[Scene geometry reasoning data]

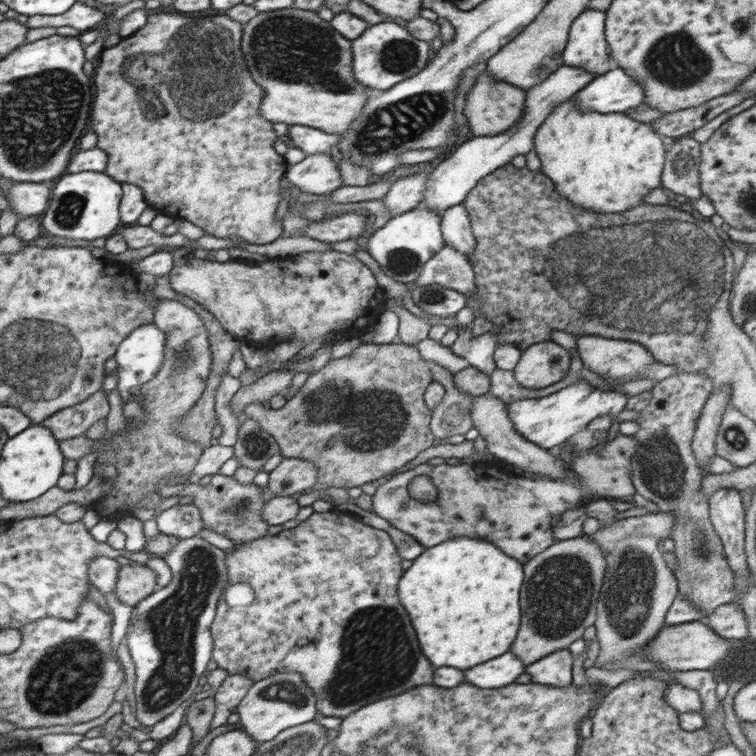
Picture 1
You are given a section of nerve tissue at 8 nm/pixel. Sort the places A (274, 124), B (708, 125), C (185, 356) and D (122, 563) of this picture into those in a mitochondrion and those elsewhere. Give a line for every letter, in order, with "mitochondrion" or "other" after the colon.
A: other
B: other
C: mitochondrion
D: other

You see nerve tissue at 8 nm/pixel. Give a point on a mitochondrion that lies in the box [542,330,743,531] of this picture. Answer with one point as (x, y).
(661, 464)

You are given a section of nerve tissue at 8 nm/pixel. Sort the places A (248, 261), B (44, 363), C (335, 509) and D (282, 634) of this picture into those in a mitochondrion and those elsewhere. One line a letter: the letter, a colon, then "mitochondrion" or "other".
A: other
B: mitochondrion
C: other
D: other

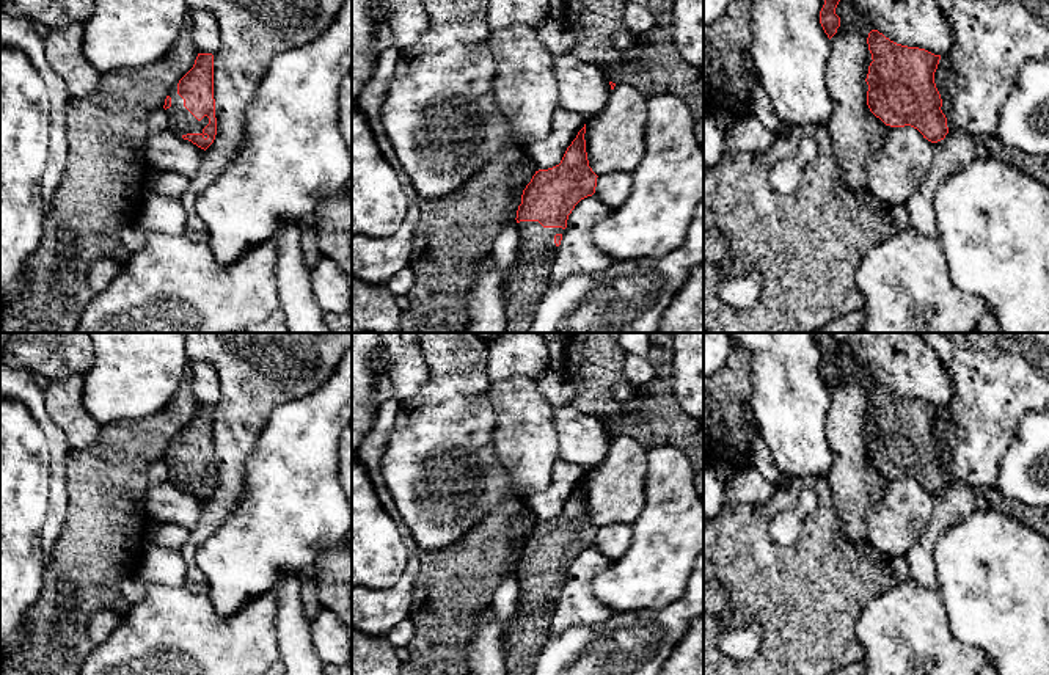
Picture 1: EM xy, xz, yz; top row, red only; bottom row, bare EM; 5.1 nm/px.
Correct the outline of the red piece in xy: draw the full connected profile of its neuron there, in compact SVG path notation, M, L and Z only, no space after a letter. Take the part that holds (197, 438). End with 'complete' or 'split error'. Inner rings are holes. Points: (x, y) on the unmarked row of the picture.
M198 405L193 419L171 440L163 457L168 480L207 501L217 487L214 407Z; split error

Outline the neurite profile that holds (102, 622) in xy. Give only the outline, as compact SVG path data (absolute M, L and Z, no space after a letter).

## EXERCISE
Would you please set down the data above again exactly, without its pictures?

## SOLUTION TO THE PROBLEM
Picture 1
You are given a section of nerve tissue at 8 nm/pixel. Sort the places A (274, 124), B (708, 125), C (185, 356) and D (122, 563) of this picture into those in a mitochondrion and those elsewhere. Give a line for every letter, in order, with "mitochondrion" or "other" after the colon.
A: other
B: other
C: mitochondrion
D: other

You see nerve tissue at 8 nm/pixel. Give a point on a mitochondrion that lies in the box [542,330,743,531] of this picture. Answer with one point as (x, y).
(661, 464)

You are given a section of nerve tissue at 8 nm/pixel. Sort the places A (248, 261), B (44, 363), C (335, 509) and D (282, 634) of this picture into those in a mitochondrion and those elsewhere. One line a letter: the letter, a colon, then "mitochondrion" or "other".
A: other
B: mitochondrion
C: other
D: other

Picture 1: EM xy, xz, yz; top row, red only; bottom row, bare EM; 5.1 nm/px.
Correct the outline of the red piece in xy: draw the full connected profile of its neuron there, in compact SVG path notation, M, L and Z only, no space after a letter. Take the part that holds (197, 438). End with 'complete' or 'split error'. Inner rings are holes. Points: (x, y) on the unmarked row of the picture.
M198 405L193 419L171 440L163 457L168 480L207 501L217 487L214 407Z; split error

Outline the neurite profile that holds (102, 622) in xy. Give only the outline, as compact SVG path data (absolute M, L and Z, no space after a letter).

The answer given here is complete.